Lo cierto es que el ciclismo, y el Tour de Francia en particular, quedan seriamente heridos. Los ganadores de las últimas 10 realizaciones de la Vuelta gala están sospechados por doping: Jan Ullrich (1997) fue impedido de participar este año por estar vinculado a un escándalo de doping en España; Marco Pantani (1998) fue suspendido en un par de oportunidades y falleció en 2004 por una sobredosis de cocaína; sobre Lance Armstrong (1999-2005) siempre hubo sospechas, pero nunca una acusación formal, y ahora se agrega Landis (2006). Demasiadas coincidencias juntas. Esto se suma al reciente caso de Roberto Heras, que ganó la Vuelta de España 2005, honor que le fue quitado por haber dado positivo por EPO en la penúltima etapa.
Así las cosas, se entiende la sospecha que pesa sobre el deporte. Y, también, las críticas que realizó el canadiense Dick Pound, presidente de la Agencia Mundial Antidoping. "Le hemos sugerido a la UCI sobre lo que creemos son serias fallas en los protocolos de control", explicó Pound. "Dijimos que a lo mejor una de las razones por las que no tienen la cantidad de controles positivos que deberían es porque hay defectos en el proceso."
Allí está el quid de la cuestión: en el ciclismo, el doping parece extendido a todos los participantes. Y si no, vale recordar la atípica confesión de Francisco Mancebo, uno de los nueve ciclistas que quedaron al margen de este Tour de Francia, antes del comienzo de la prueba: "Si se aplica el código ético, sólo podría salir Jean Marie Leblanc (ex director deportivo de la competencia)". El ciclismo necesita una refundación. Floyd Landis pareció encarnar una nueva generación, pero la esperanza duró muy poco.
El inglés Arthur Linton muere a los 29 años, dos meses después de haber ganado la carrera Burdeos-París. Había consumido un estimulante (trimetileno) en exceso.
El danés Knud Jensen fallece durante la prueba contrarreloj en los Juegos Olímpicos de Roma. Había consumido un cóctel de anfetaminas y un vasodilatador.
Tom Simpson (campeón mundial de ruta en 1965) se desploma 2 km antes de llegar al Monte Ventoux, en el Tour de Francia. Había ingerido una mezcla de anfetaminas y alcohol.

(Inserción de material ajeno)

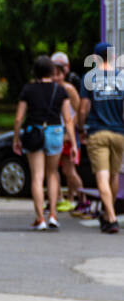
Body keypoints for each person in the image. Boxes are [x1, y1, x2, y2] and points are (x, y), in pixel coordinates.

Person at [13, 54, 77, 230]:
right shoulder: (60, 90)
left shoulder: (28, 89)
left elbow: (19, 118)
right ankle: (53, 216)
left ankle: (40, 218)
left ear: (35, 71)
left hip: (34, 132)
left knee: (37, 177)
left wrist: (16, 138)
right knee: (52, 174)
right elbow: (68, 119)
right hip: (55, 132)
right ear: (52, 71)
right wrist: (73, 143)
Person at [78, 41, 124, 234]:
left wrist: (81, 127)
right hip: (118, 133)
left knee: (102, 177)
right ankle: (107, 214)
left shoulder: (89, 77)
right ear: (113, 57)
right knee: (114, 176)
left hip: (98, 132)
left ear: (96, 58)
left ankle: (111, 218)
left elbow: (83, 108)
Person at [50, 52, 86, 214]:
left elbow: (79, 110)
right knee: (52, 169)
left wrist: (73, 129)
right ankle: (58, 199)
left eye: (58, 74)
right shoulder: (51, 89)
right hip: (55, 131)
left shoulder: (69, 89)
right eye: (53, 74)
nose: (55, 78)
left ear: (64, 74)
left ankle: (82, 199)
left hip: (67, 133)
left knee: (69, 170)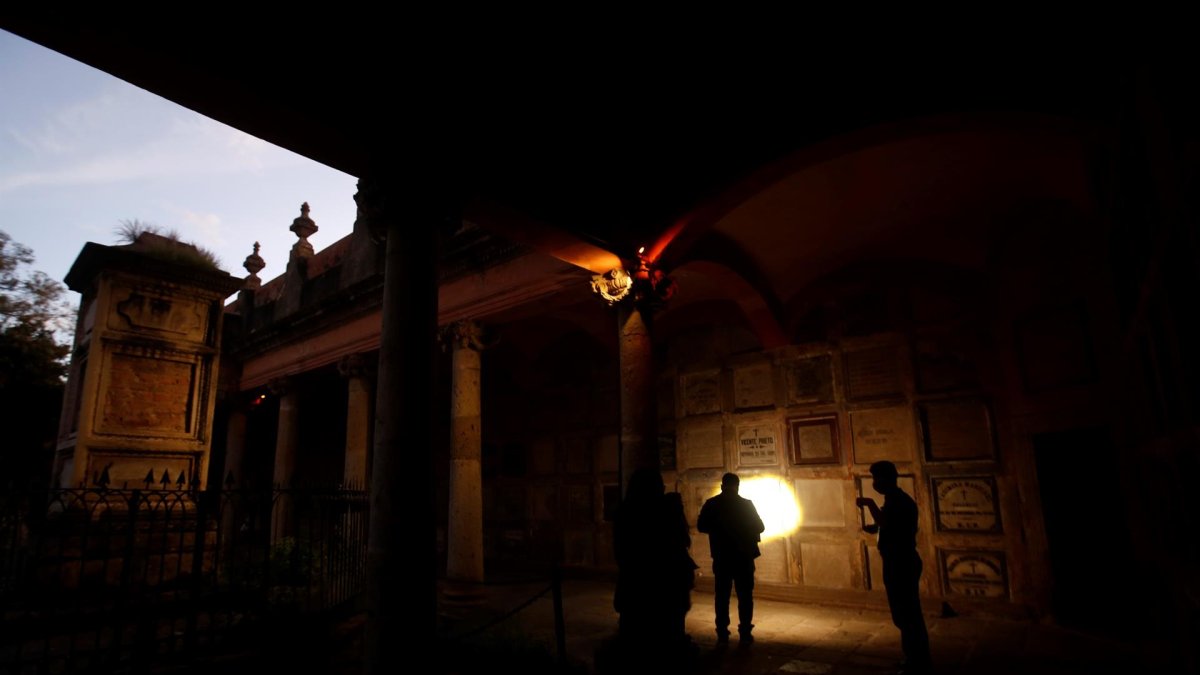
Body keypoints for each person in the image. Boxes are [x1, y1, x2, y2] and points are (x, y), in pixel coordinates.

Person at [856, 461, 932, 675]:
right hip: (896, 560)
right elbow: (890, 525)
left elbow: (890, 524)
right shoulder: (893, 500)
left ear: (888, 478)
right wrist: (876, 527)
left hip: (902, 562)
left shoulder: (899, 501)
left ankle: (918, 662)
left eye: (876, 478)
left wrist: (870, 504)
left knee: (908, 615)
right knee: (903, 614)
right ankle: (914, 658)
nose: (874, 483)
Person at [697, 472, 765, 644]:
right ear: (738, 486)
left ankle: (722, 631)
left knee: (722, 595)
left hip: (722, 556)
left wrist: (719, 528)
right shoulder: (746, 505)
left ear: (722, 486)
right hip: (743, 557)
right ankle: (745, 630)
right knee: (745, 595)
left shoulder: (712, 504)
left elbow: (701, 526)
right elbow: (760, 527)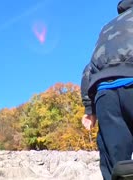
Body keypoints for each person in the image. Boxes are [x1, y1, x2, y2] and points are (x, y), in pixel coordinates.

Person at [81, 0, 133, 179]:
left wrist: (89, 109)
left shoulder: (108, 27)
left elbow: (88, 68)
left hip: (104, 95)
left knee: (115, 165)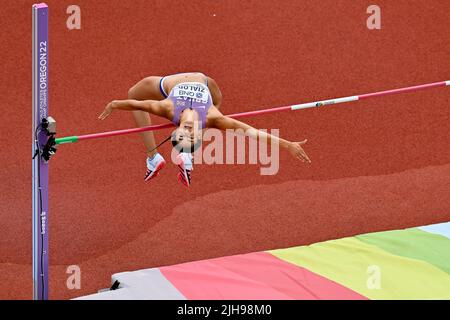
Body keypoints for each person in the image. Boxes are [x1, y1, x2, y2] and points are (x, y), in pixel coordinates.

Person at [98, 72, 311, 187]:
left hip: (169, 84)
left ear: (177, 128)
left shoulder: (167, 108)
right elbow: (252, 132)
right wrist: (287, 144)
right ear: (196, 134)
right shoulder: (212, 117)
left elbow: (134, 103)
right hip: (207, 82)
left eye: (183, 132)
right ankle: (182, 157)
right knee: (217, 105)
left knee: (133, 92)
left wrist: (115, 104)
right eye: (191, 134)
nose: (188, 128)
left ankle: (153, 158)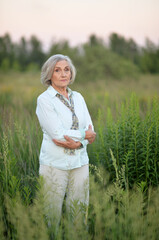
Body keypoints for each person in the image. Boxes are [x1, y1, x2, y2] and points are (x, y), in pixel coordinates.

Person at [36, 54, 96, 229]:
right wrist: (84, 136)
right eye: (57, 70)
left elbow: (90, 131)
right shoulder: (44, 100)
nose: (63, 74)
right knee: (51, 217)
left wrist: (80, 141)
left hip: (80, 163)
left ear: (71, 74)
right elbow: (58, 135)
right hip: (54, 166)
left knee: (78, 216)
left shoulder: (79, 97)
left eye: (66, 70)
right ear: (49, 75)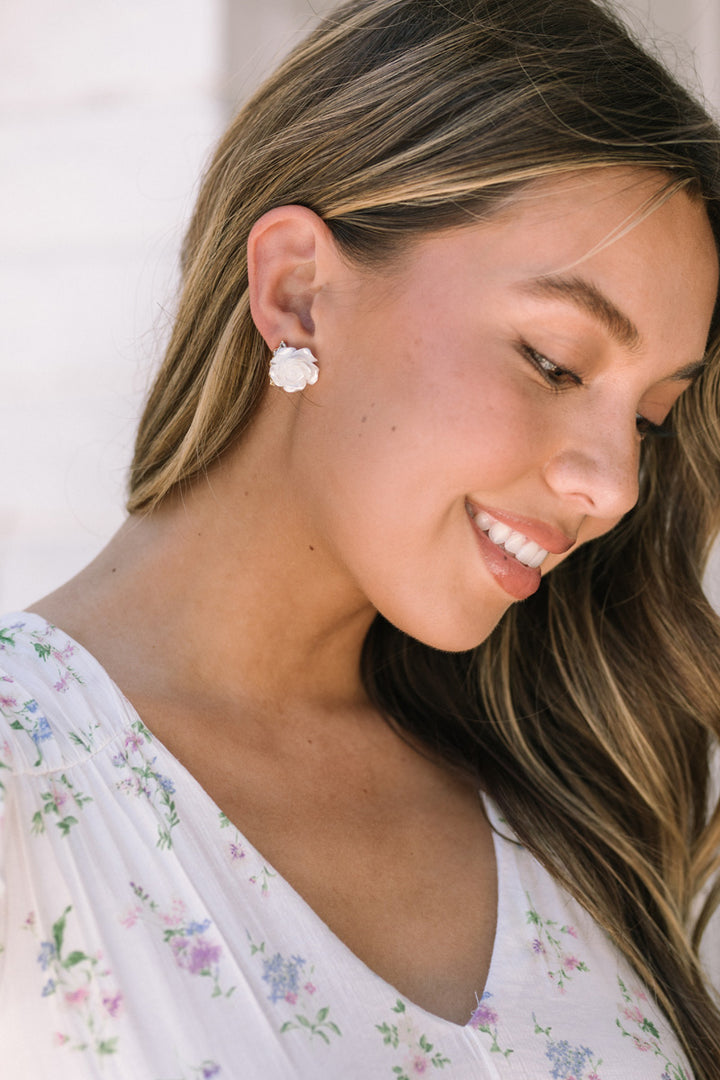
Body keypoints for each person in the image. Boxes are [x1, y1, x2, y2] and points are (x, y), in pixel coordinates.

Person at [1, 0, 720, 1076]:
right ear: (297, 294)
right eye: (556, 362)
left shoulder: (565, 791)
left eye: (650, 419)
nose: (614, 486)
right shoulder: (29, 783)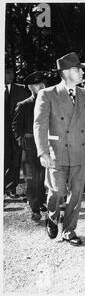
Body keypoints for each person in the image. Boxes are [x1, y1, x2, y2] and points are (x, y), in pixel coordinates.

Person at [34, 52, 85, 246]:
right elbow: (39, 125)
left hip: (81, 152)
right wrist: (43, 151)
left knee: (77, 194)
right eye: (77, 69)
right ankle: (52, 216)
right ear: (65, 72)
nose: (81, 72)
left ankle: (70, 230)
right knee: (56, 191)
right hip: (57, 152)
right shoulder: (47, 94)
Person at [11, 71, 47, 221]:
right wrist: (21, 140)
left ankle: (41, 201)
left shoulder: (49, 103)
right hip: (30, 146)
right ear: (31, 87)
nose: (42, 86)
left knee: (44, 176)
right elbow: (15, 125)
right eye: (38, 84)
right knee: (31, 179)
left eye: (43, 83)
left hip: (46, 145)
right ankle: (35, 208)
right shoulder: (23, 105)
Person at [4, 67, 30, 198]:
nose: (9, 75)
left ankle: (10, 188)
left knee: (14, 159)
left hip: (15, 131)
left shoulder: (21, 89)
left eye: (11, 72)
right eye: (6, 72)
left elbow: (27, 109)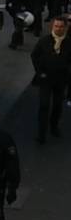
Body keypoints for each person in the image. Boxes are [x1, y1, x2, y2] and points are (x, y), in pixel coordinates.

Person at [31, 14, 71, 144]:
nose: (58, 28)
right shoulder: (44, 41)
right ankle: (41, 133)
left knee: (57, 105)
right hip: (46, 79)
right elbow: (34, 56)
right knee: (44, 105)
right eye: (56, 26)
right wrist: (40, 72)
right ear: (52, 27)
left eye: (61, 26)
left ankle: (54, 127)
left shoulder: (69, 43)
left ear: (65, 28)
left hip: (61, 79)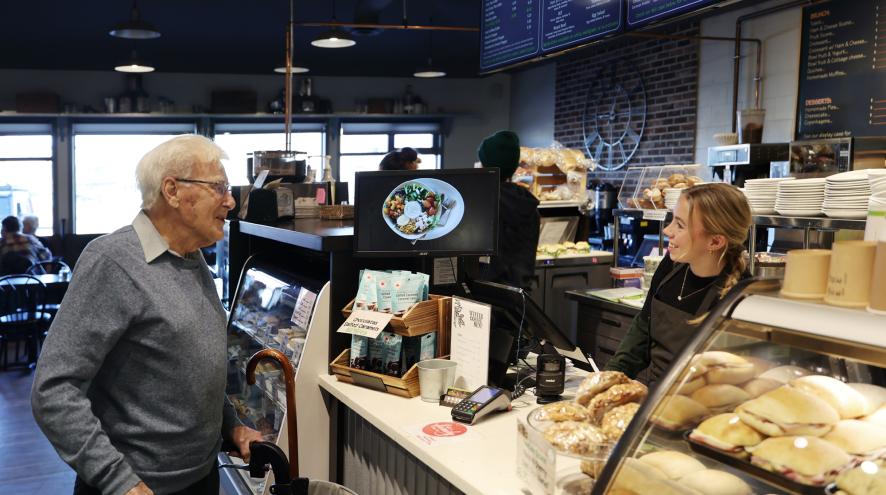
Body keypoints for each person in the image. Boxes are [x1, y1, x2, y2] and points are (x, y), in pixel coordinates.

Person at [32, 135, 263, 495]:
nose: (230, 201)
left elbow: (187, 366)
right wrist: (119, 480)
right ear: (172, 190)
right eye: (219, 187)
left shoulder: (190, 256)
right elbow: (53, 390)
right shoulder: (111, 261)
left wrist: (230, 425)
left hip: (202, 477)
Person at [604, 183, 753, 385]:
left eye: (680, 225)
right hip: (651, 396)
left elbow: (718, 382)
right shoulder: (672, 266)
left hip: (690, 405)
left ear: (715, 242)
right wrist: (610, 378)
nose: (667, 230)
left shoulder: (738, 297)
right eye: (672, 219)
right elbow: (642, 327)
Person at [477, 130, 540, 291]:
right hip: (520, 295)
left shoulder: (483, 203)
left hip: (487, 295)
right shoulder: (528, 204)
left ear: (485, 165)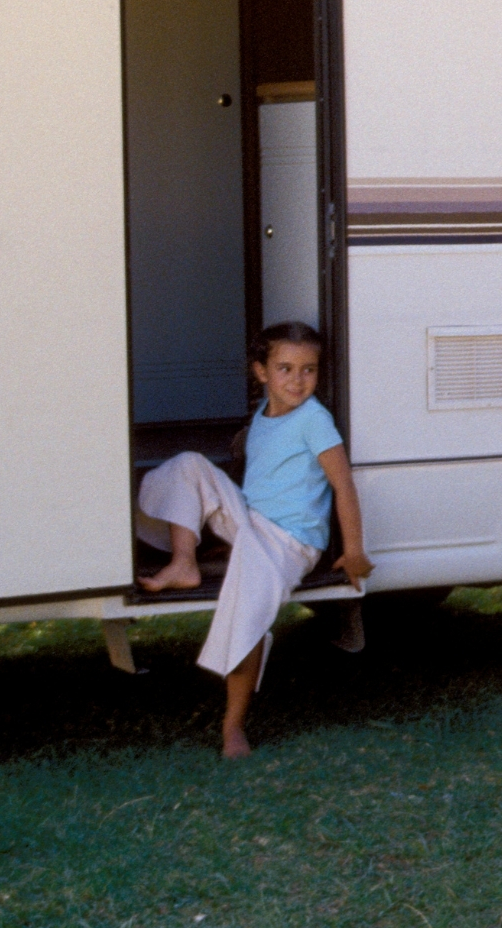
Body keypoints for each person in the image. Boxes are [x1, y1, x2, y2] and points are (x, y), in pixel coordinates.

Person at [133, 321, 372, 758]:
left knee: (246, 616)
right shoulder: (262, 414)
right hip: (251, 519)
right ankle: (184, 561)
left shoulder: (315, 420)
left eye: (308, 370)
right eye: (285, 368)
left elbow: (344, 486)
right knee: (188, 464)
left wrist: (354, 551)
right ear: (261, 372)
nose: (297, 381)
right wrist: (233, 526)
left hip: (287, 541)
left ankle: (233, 727)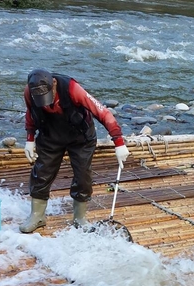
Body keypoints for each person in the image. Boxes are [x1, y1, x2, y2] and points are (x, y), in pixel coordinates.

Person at [19, 68, 130, 233]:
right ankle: (37, 215)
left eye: (48, 97)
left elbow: (103, 113)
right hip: (50, 135)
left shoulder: (72, 88)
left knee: (82, 175)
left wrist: (119, 142)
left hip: (80, 137)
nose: (46, 102)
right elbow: (31, 113)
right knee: (41, 172)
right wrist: (29, 139)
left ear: (54, 84)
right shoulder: (30, 92)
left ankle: (79, 218)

El español Perico Delgado gana el Tour de Francia. Había dado positivo por probenecina (enmascarante), una droga no tipificada por la UCI, que la prohibió dos semanas después.
Se secuestran 400 ampollas de EPO a un integrante del equipo Festina, durante el Tour de Francia. El equipo fue separado, pero la competencia quedó al borde del colapso.
Marco Pantani, ganador del Tour y del Giro de Italia en 1998, fue descalificado de la prueba italiana por un alto nivel de hematocrito en sangre. Murió de una sobredosis en 2004.
Roberto Heras gana la Vuelta de España por cuarta vez. Sin embargo, a los pocos días le quitaron el lauro: dio positivo por EPO en la penúltima etapa (contrarreloj).
En mayo, cinco personas son detenidas en la investigación Operación Puerto. La policía descubre bolsas de sangre en un laboratorio, con nombres de ciclistas y otros deportistas.
Un día antes del comienzo del Tour se impide la participación de nueve ciclistas por estar involucrados en la Operación Puerto; entre ellos, Jan Ullrich, ganador en 1997.
Floyd Landis da positivo por testosterona, tras haber ganado el Tour de Francia. Es el primer caso de un ganador de esta prueba que es despojado de su título.